La Sogral est toujours présente sur les lieux, alors que rien n’a été prévu pour le renouvellement du contrat. Aujourd’hui, les commerçants de la gare routière est demandent à la commune d’honorer ses engagements, notamment les promesses du maire, en récupérant l’établissement. Mais il semble que ni le maire ni les élus ne sont préoccupés par cette situation de déliquescence qui règne dans cette structure.

Nous avons tenté, hier, de joindre le maire, Mohamed Rira, à son bureau pour avoir plus de détails. Nous avons essayé à plusieurs reprises de l’avoir sur son téléphone portable. Nous lui avons même adressé un sms, mais en vain. Nous avons même posé la question à certains responsables de la mairie, qui semblaient ignorer complètement ce qui se passe. Il paraît que tout le monde est emballé par les prochaines élections locales, et personne n’est au courant des affaires de la ville.

Pour rappel, la commune de Constantine a signé, en août 2016, une convention d’une année avec la Sogral, dans le but d’améliorer la gestion de l’infrastructure. Quelques mois plus tard, il a été constaté sur place que cette entreprise n’a pas respecté les chapitres cités dans le contrat, et mène une gestion désastreuse au niveau de la gare. Face à ce constat, les élus ont demandé lors de plusieurs sessions ordinaires de l’APC de ne plus renouveler le contrat et de récupérer les lieux, à partir d’août dernier. Malheureusement, après plus d’un mois de l’expiration du contrat, la commune demeure les bras croisés et refuse de prendre une décision ferme.

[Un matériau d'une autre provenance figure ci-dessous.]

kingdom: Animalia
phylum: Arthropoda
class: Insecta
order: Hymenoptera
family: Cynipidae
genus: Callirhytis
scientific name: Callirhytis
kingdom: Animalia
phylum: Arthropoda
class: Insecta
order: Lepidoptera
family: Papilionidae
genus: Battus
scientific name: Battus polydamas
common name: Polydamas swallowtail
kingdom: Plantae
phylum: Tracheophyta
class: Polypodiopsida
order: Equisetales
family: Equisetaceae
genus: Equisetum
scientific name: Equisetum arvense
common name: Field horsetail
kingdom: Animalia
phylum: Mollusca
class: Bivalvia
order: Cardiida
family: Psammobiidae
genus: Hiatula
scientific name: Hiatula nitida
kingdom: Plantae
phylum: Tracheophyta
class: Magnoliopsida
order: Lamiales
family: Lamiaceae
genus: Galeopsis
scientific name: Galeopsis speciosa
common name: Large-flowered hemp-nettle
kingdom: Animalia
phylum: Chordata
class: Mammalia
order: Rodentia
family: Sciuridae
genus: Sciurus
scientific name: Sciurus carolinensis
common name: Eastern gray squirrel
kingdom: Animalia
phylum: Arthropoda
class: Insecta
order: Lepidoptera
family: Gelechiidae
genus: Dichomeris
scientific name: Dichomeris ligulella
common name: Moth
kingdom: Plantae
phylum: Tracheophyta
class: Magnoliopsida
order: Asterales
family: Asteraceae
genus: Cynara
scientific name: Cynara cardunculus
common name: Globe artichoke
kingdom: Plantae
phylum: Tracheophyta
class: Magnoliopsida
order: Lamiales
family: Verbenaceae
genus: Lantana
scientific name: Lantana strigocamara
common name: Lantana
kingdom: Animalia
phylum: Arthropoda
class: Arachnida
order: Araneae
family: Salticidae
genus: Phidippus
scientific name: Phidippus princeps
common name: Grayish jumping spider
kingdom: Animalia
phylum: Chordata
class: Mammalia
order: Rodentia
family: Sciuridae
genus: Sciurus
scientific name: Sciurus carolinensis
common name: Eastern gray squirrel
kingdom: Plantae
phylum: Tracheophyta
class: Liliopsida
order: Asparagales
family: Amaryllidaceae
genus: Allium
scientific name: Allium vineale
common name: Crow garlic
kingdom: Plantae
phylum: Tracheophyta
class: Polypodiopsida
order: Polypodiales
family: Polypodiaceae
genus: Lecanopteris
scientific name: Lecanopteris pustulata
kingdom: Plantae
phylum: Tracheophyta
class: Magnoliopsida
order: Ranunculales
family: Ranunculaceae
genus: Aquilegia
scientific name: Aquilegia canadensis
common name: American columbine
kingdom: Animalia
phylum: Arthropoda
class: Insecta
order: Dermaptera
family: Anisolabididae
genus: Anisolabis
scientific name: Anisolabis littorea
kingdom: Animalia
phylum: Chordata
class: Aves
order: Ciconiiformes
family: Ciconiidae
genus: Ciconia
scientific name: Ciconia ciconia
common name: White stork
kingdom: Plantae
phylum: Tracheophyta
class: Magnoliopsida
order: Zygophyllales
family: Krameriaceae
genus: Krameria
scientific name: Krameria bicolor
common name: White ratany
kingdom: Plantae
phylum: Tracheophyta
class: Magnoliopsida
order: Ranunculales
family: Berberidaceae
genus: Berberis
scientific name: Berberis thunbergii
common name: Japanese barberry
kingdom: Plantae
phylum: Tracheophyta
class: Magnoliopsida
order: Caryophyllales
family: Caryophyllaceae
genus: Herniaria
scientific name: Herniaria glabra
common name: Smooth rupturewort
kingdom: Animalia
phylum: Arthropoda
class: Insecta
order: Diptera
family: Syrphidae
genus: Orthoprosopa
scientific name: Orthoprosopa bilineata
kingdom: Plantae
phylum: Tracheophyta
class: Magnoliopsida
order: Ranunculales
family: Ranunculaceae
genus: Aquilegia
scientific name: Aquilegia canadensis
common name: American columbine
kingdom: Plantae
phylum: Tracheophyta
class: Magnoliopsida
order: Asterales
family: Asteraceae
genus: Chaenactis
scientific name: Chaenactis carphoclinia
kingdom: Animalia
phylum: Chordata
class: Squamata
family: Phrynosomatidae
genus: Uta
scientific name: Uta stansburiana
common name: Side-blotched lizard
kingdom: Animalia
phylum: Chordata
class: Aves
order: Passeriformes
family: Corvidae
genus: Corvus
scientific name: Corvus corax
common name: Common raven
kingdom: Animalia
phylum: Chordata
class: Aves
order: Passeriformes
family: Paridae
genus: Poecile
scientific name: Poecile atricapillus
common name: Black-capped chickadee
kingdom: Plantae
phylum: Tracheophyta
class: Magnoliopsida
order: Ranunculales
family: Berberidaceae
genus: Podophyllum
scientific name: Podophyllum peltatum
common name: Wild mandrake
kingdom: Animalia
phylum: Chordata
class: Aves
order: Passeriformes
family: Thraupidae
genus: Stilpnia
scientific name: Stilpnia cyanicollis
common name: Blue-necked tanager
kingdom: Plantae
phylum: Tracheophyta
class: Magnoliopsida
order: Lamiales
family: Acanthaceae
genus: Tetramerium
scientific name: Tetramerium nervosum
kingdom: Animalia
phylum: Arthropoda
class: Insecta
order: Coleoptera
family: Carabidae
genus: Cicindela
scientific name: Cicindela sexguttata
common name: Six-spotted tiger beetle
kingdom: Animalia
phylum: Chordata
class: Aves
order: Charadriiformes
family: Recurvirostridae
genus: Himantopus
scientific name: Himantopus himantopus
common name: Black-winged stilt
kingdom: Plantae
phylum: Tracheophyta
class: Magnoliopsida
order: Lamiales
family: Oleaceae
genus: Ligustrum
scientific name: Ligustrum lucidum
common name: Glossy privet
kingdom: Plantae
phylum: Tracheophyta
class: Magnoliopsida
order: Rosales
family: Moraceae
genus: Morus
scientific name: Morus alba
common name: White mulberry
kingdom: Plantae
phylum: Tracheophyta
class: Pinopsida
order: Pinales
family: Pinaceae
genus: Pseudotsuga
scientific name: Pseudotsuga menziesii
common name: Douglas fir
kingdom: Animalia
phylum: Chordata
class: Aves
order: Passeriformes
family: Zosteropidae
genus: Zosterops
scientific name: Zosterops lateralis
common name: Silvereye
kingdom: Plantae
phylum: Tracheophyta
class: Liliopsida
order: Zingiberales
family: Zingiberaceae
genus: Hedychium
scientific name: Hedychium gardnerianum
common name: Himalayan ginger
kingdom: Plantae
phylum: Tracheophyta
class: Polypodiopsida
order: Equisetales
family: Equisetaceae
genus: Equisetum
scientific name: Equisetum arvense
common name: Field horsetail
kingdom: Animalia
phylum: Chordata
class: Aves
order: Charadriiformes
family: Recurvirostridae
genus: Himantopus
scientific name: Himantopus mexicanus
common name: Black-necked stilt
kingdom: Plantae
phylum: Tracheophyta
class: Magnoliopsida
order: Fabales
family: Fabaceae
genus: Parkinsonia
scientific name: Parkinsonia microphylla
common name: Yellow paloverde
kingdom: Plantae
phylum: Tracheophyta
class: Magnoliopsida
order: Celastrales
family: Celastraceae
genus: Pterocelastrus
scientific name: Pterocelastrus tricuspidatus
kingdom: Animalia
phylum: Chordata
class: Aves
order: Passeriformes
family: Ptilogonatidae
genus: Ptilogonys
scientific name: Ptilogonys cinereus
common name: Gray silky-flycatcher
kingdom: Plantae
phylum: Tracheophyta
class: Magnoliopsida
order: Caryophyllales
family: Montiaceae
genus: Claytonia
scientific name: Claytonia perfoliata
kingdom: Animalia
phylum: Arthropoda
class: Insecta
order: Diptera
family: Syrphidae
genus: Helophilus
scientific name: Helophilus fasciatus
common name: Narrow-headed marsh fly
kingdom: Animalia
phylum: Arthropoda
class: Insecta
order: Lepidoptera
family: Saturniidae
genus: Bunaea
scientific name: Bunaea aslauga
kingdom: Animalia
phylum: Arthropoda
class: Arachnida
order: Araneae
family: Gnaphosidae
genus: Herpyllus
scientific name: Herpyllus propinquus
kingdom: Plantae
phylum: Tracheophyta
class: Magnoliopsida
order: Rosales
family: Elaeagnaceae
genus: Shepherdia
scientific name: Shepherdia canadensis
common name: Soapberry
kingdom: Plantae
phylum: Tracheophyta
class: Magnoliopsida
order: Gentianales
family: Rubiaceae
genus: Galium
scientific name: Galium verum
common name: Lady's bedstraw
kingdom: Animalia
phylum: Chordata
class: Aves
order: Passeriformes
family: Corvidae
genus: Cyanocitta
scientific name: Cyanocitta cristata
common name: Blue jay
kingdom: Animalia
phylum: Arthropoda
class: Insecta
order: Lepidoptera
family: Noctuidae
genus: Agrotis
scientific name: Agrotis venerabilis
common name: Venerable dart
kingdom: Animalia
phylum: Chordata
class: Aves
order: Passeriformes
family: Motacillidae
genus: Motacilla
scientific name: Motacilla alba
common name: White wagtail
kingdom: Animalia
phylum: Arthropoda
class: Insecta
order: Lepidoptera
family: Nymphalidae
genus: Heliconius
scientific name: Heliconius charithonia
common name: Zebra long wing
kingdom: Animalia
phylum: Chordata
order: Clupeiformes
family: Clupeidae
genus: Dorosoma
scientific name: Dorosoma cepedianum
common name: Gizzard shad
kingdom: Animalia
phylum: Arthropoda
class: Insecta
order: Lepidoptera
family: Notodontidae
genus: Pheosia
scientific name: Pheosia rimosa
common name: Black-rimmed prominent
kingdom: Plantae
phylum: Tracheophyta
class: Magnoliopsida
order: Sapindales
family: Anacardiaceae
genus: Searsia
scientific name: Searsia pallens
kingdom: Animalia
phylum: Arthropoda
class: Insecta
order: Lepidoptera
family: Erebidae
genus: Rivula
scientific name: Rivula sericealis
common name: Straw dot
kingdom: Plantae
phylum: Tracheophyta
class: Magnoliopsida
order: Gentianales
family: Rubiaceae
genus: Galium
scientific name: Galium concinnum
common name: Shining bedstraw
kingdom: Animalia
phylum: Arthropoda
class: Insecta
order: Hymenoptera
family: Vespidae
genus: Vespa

Selon une source à l’APC, aucune perspective d’avenir pour la gestion de la gare n’a été tracée par les services de la commune pour mettre fin à l’anarchie qui règne. En plus, d’après la même source, la commune n’a pas demandé officiellement à la Sogral des comptes à rendre. «D’autant que tout est laissé dans l’incertitude. Pourquoi la commune n’a-t-elle pas réagi au moment où le contrat a expiré ? Va-t-elle renouveler la convention ? Sachant qu’elle continue d’assurer le paiement des factures de l’eau et de l’électricité de la gare, à la place de la Sogral. Ces factures sont estimées à un minimum de 3 milliards de centimes», a conclu notre source. Pour leur part, les commerçants estiment que la situation est pire que celle des années précédentes. Ils demandent au maire de prendre au sérieux le problème et d’intervenir pour que cette entreprise quitte les lieux.